Stres zabija urodę

Najlepszym sposobem na zachowanie urody jest unikanie stresu. Życie w ciągłym napięciu ma niszczące działanie na wygląd zewnętrzny, szczególnie źle wpływa na twarz i włosy.

Sprawą oczywistą jest, że wysoki poziom stresu, jaki towarzyszy nam na co dzień, niekorzystnie odbija się na naszym zdrowiu. Okazuje się, że rujnuje też naszą urodę. Niestety stresu nie da się całkowicie wyeliminować, można jednak go redukować, dla własnego dobra. Nasza uroda nie wytrzymuje szybkiego tempa, jakie sobie narzucamy, przemęczenia i zarwanych nocy. Nasz wygląd dokładnie odzwierciedla nasze samopoczucie.

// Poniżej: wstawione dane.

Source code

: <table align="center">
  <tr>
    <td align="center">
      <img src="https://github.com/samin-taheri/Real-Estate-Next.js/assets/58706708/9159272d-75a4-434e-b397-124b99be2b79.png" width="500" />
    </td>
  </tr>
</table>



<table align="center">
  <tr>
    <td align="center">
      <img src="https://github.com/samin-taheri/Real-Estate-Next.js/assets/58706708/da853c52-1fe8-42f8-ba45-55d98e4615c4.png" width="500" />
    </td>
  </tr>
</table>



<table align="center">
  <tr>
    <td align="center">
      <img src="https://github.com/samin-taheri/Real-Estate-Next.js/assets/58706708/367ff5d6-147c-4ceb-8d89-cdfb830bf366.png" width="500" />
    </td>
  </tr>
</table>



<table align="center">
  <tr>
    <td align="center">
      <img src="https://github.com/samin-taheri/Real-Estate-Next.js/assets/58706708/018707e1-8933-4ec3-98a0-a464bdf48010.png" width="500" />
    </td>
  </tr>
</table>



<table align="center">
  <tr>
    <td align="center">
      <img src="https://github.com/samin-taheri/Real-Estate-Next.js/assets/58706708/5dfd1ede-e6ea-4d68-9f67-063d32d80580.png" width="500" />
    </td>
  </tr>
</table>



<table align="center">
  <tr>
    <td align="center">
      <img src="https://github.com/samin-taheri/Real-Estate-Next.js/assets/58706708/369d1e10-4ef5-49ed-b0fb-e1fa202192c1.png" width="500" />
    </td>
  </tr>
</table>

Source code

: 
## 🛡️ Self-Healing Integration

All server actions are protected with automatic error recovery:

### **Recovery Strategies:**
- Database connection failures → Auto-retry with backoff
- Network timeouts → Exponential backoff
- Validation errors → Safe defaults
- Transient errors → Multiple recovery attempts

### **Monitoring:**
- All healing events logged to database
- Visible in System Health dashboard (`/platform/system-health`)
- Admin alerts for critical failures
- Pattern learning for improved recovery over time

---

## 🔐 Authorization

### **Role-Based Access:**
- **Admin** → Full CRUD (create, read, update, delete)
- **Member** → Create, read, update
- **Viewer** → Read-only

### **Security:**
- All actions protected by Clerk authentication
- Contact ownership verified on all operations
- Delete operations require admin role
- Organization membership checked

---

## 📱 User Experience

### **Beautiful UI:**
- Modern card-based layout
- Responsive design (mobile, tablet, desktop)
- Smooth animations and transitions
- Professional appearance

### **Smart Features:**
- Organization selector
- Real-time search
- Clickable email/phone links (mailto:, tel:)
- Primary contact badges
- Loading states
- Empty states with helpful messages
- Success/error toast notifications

A twarz i włosy to największe zwierciadło. Skóra staje się sucha, co sprzyja szybszemu starzeniu się i uwidocznieniu zmarszczek oraz pozbawiona naturalnego blasku. Zamiast promienieć jest matowa, zgaszona i ziemista. Zbyt krótki sen skutkuje opuchniętymi powiekami i podkrążonymi oczami, co nikomu nie dodaje uroku. Długotrwały stres niszczy także włosy. Stają się kruche i łamliwe, pozbawione substancji odżywczych. Często też są tak osłabione, że wypadają garściami.

Jak temu zapobiegać? Przede wszystkim zmniejszyć obroty. Jeśli będą z tym trudności, ważne, by się nie zaniedbać. W tym celu trzeba przeprowadzać zabiegi nawilżające skórę twarzy i głowy. Skóra nie może być pozbawiona wody i składników odżywczych. Ważne też, by w stresującym okresie życia dużo czasu spędzać na świeżym powietrzu, wzbogacić dietę o cenne minerały oraz zadbać o sprawność fizyczną. Warto zadbać o chwilę relaksu. To czynniki, które wpływają na poprawę samopoczucia.